The four major projects aim to combine large scale clinical records with microbial genetics records together in real time for the purpose of understanding, managing and potentially minimising infection outbreaks. This work is being done at both the local level (Oxfordshire) and at a national level (multiple hospital trusts).
Trien Do
Trien obtained his PhD in Computing at the University of Leeds in 2013. Prior to joining MMM in January 2016, he spent 3 years working as a Research Associate on an EPSRC project at the University of Lancaster. His research interests lie in Human-Computer Interaction and Visualization.
Jeremy Swann
Jez is a Research Software Engineer who joined the group in 2016 after completing his PhD at the University of Leeds. He currently works on the HPC infrastructure, metadata databases and web interfaces that support the group’s Nanopore sequencing. He has also developed a variety of containers and bioinformatics pipelines for the group. Before joining the group, he has worked at the University of Leeds and Linköping University developing tools to allow interactive registration of 3D pathology and MRI volumes.
Fan Yang-Turner
Fan joined the group in April 2017. She was trained as a software engineer in China and obtained her PhD in University of Birmingham in 2006. Since then she has worked both in Universities and Industry, developing enterprise software systems. Before joining the team, she has worked for University of Leeds (2011-2013) on EU-funded big data project DICODE (Data-intensive collaboration and decision making) and NHS Digital (2013-2016), delivering a few national software systems of Health and Social Care, such as NCMP (National Child Measurement Program), MIDAS (Medical Information and Data Analysis System), DES (Data Exchange System).
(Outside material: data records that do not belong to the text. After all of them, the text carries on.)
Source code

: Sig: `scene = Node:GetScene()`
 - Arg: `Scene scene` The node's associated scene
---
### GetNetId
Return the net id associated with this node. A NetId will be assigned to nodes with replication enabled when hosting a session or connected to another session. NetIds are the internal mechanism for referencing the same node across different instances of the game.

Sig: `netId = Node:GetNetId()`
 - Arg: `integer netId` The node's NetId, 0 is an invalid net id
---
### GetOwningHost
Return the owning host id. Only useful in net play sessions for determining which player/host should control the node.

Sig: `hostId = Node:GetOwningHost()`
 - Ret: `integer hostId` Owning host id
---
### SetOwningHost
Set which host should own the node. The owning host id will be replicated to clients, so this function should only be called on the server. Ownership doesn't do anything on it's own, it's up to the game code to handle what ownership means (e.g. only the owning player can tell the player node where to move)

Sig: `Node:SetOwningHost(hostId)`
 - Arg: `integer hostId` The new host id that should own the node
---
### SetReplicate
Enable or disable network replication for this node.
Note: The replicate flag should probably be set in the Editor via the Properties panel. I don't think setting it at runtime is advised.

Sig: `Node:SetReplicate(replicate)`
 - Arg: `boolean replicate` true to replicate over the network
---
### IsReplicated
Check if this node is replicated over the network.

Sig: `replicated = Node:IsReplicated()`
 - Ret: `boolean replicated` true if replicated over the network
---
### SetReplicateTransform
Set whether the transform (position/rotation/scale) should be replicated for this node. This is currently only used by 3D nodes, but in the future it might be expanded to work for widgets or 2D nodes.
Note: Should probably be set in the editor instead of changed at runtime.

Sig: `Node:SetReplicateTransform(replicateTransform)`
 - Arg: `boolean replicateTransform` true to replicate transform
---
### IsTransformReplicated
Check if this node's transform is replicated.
Click here for LinkedIn profile.
Project Management
Dona Foster
Dona is a Project Manager with the group, responsible for IT/Bioinformatics, Laboratory, Oxford Biomedical Research Centre (OxBRC) work, and Public Engagement/Involvement. Her previous research with the group included work on pneumococcal disease.
Sarah Hoosdally
Sarah completed her PhD at MRC Clinical Sciences Centre, Imperial College London and moved to Oxford University in 2009 spending a few years as a post-doc exploring the role of master transcriptional regulators in primary haematopoiesis. She moved to the University’s Research Services team in 2012 before joining MMM in October 2015 as a Project Manager, primarily overseeing CRyPTIC and HICF projects. Sarah is also a College Lecturer in Biomedical Sciences at St Catherine’s College, Oxford.
Nicole Bright
Nicole joined the group as Project Manager in September 2017 having recently moved to Oxford from Australia. She is primarily working on HPRU, ARK and Step Up.
Nicole studied economics and public policy at Flinders University of South Australia and has spent most of her career working on various health related projects.
Public Engagement
Jules Pottle
Jules is a teacher in Oxfordshire who passionate about science and uses stories to teach children. You can find out more about Jules at https://www.sciencethroughstory.com/about-me
Jules is one of our reviewers for the plain English summaries on the website.
Cliff Gorton
Cliff Gorton - Retired Surveyor and Housing Association Property Services Director (15 years). Joined the then Patient panel in 2008. Active member of the Hospital Infection Control Committee (HICC) since Nov. 2009. Involved in various activities for OUH, including Trust Environmental Audit Reviews (TEAR), Patient Led Assessment of the Care Environment (PLACE), Staff Recognition Rewards, Antibiotic Reduction & Conservation (ARK). Lay member of a Clinical Trial Steering Group for the Blood and Transfusion Service - benefits of liberal or restrictive use of blood for those patients with Acute Upper Gastro Intestinal Bleeding. Plus many other areas of involvement too numerous to mention.